Владимир Коралли (Вольф Кемпер) родился в Одессе в мае 1906 года в многодетной семье портового рабочего. С восьми лет пел в местной синагоге, а через год дебютировал в детской опере одесского театра «Водевиль». Так как фамилия Кемпер директору театра не понравилась, он  придумал юному артисту звучный псевдоним Коралли, с которым он и вошел в историю советской эстрады.

В двадцатых годах прошлого века Владимир, исполняя сатирические куплеты, стал одним из ярких представителей одесской сцены. Зимой 1929 года Коралли в поезде познакомился с Шульженко. Они вместе с другими артистами выехали в Нижний Новгород на открытие концертного зала. За двенадцать часов пути певица и куплетист успели рассказать друг другу о своей жизни, повеселить свежими анекдотами и актерскими байками. В мае 1930 года расписались в Харькове. Певица взяла двойную фамилию Шульженко-Кемпер.

Молодожёны поселились в Ленинграде, где начали выступать в мюзик-холле. Вскоре Владимир вместе с Исааком Дунаевским создал собственную программу «Карта Октябрей», в которой читал стихи Владимира Маяковского, Николая Асеева, Александра Жарова, Михаила Светлова, Демьяна Бедного. Немного расскажем об этом спектакле. Всю сцену занимала огромная географическая карта Советского Союза, когда речь заходила о стройках века, в этих местах зажигались лампочки. Оригинальным был и костюм артиста – куртка на молнии быстро трансформировалась то в тельняшку, то в манишку нэпмана и так далее. Представление занимало  всего 15 минут. За это время артист успевал продемонстрировать все свои таланты: читал стихи, пел куплеты, танцевал, исполнял драматические сценки, быстро перевоплощаясь из одного персонажа в другой. А после благоприятного отзыва «хозяина» Ленинграда Сергея Кирова постановка была признана «выдающимся творческим достижением советской эстрады». Это была вершина творческого успеха Коралли, который в то время даже обгонял по популярности свою жену.

Однако вскоре наступили нелегкие времена.
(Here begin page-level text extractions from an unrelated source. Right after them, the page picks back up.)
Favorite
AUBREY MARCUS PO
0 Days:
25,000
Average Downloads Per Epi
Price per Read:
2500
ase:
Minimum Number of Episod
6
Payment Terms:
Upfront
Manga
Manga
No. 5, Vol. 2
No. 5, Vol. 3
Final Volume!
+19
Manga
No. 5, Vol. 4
Так как шутить в те годы уже было опасно, Коралли закончил карьеру артиста разговорного жанра. Почувствовал, что его время уходит — куплет становился все более опасным жанром. Исполняя сочинения на злобу дня, артисты рисковали, что их юмор сотрудники НКВД воспримут «не так». Вечные темы вроде отношений с тещей или работниками торговли трактовались как «мелкотемье». Беспроигрышной оставалась разве международная тематика («проклятых капиталистов» можно было чихвостить и в хвост, и в гриву), но у зрителей такие тексты не вызывали большого отклика. Так что постепенно Коралли пришел к выводу, что самое ценное из его творческого багажа – это его жена, став конферансье и продюсером своей супруги. Он стал самозабвенно заниматься устройством ее карьеры. Настолько, что нередко становился к кухонной плите, благо унаследовал от матери не только организаторский талант, но и кулинарные способности. До самой войны творческий дуэт с успехом гастролировал по стране.
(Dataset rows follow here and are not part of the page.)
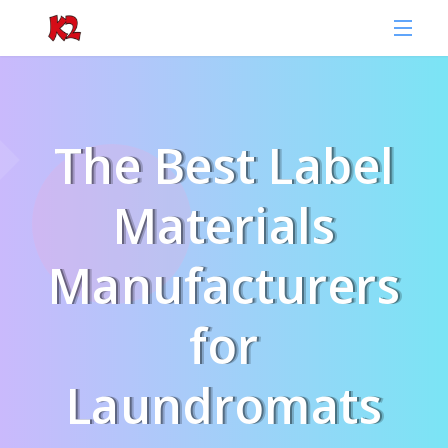
The Best Label
Materials
Manufacturers
for
Laundromats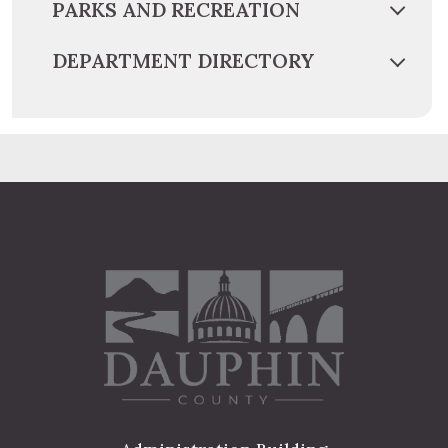
PARKS AND RECREATION
DEPARTMENT DIRECTORY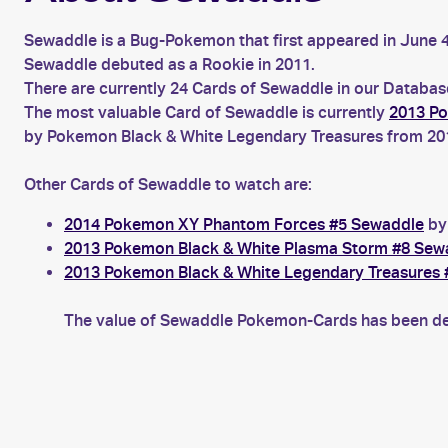
Sewaddle is a Bug-Pokemon that first appeared in June
Sewaddle debuted as a Rookie in 2011.
There are currently 24 Cards of Sewaddle in our Database
The most valuable Card of Sewaddle is currently
2013 Po
by Pokemon Black & White Legendary Treasures from 2013
Other Cards of Sewaddle to watch are:
2014 Pokemon XY Phantom Forces #5 Sewaddle
by 
2013 Pokemon Black & White Plasma Storm #8 Sew
2013 Pokemon Black & White Legendary Treasures
The value of Sewaddle Pokemon-Cards has been decr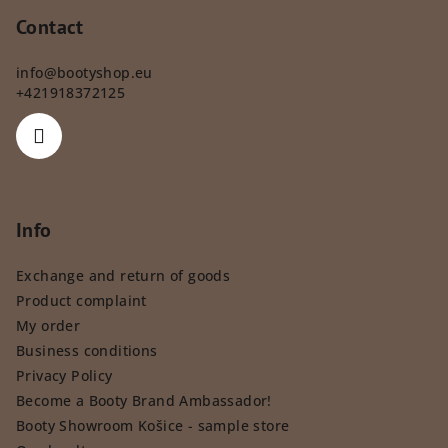
Contact
info
@
bootyshop.eu
+421918372125
Info
Exchange and return of goods
Product complaint
My order
Business conditions
Privacy Policy
Become a Booty Brand Ambassador!
Booty Showroom Košice - sample store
Вместе с женой работал в Военно-театральном бюро при Ленинградском Доме Красной Армии. В 1939 году возглавил собственный джаз-ансамбль и успел до войны выпустить два спектакля. Именно с ними он и Шульженко (часто как дуэт) выступали перед солдатами в составе культпросветбригады как джаз-ансамбль Ленинградского Дома Красной Армии С. М. Кирова.
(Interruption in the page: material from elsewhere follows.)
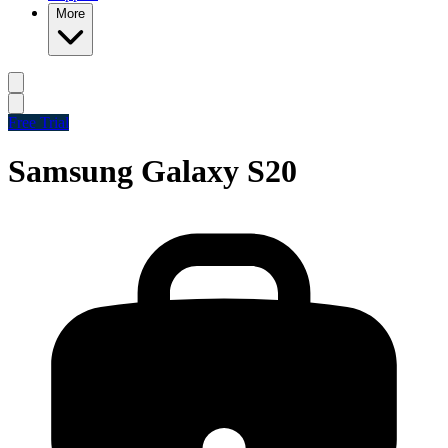
More
Free Trial
Samsung Galaxy S20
Война застала супругов на гастролях в Ереване. Едва услышав о нападении на СССР, артисты в тот же день отправили телеграмму начальнику Ленинградского Дома Красной Армии: «Считаем себя мобилизованными. Ночным поездом выезжаем Ленинград. По поручению джаз-ансамбля,  художественный руководитель Владимир Коралли». По дороге забрали из Харькова сына Игоря.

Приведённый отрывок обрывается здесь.